外头贾珍贾琏早已寻了一处酒坊,且吃酒闲谈,听说贾环出来时,还只命人将他带来,一并吃酒耍顽,且还说:“这一处不过平常,酒也吃不得,不过有个景儿罢了。赶明儿得空,带你去好地方耍一耍,竟也罢了。”

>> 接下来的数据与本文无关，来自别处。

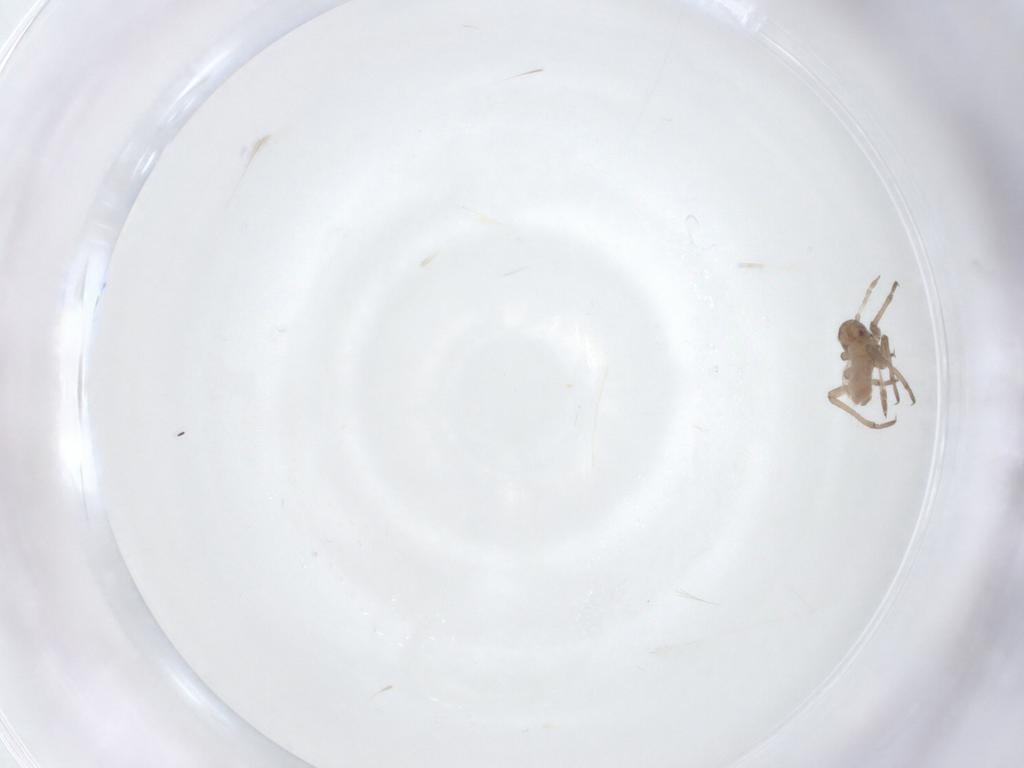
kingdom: Animalia
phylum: Arthropoda
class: Insecta
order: Hemiptera
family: Aphididae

贾环瞧着左一个弹琵琶的媚眼如丝,又一个歌姬声声入耳,又有陪酒的,喂鲜果的,细细长长的染了凤仙花的指甲,上头湿漉漉沾着甜汁儿。
他不由心口微微发热,先前那香艳的一幕,再一次在脑中翻涌,身体都不由微微缩了缩。
一干妓子或有瞧见的,都吃吃笑了起来。
后头一番风流事项,且不细说,及等一个时辰后,就又有报信,道是宝玉等人也出来了。贾珍贾琏两个这才起身,叹道:“正得了趣,就要扫兴。罢了,早些回去,还得报与老太太知道。”

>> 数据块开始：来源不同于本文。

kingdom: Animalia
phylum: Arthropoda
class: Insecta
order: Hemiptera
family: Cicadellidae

说着,两人或伸手搂过个妓子摩挲两下,或是个抛了银子打点了,唤了人来收拾齐整,吃了一盏俨茶,浑身又是原来的模样儿,这才慢慢踱步过去。
那边宝玉等人早已上了软轿,且在一边候着。
见着贾珍贾琏来了,三人又从轿中出来,少不得谢过两人相候之情,又匆匆说了几句县试的题目之类的话,就上轿的上轿,骑马的骑马,被家丁拥簇着回去了。
首先自是去见贾母。
那里王夫人并黛玉一干姐妹不必说,就是尤氏、薛姨妈、李婶娘等人,也都齐聚了。只等人回来,就如同瞧见了凤凰,花团似的拥簇着进来。
贾珍笑着道:“老太太,宝兄弟他们回来了。这一次县试题目倒寻常,想来他们必能考中个好名次。”
贾母瞧见宝玉等人没有半点局促,倒都似有些把握,又一齐上来磕头,再听贾珍这一通话,自然喜得无可无不可,连着见着贾环惯常的那些不喜都抛开了,笑着伸出手,虚空抬了抬:“好孩子,快,快起来!”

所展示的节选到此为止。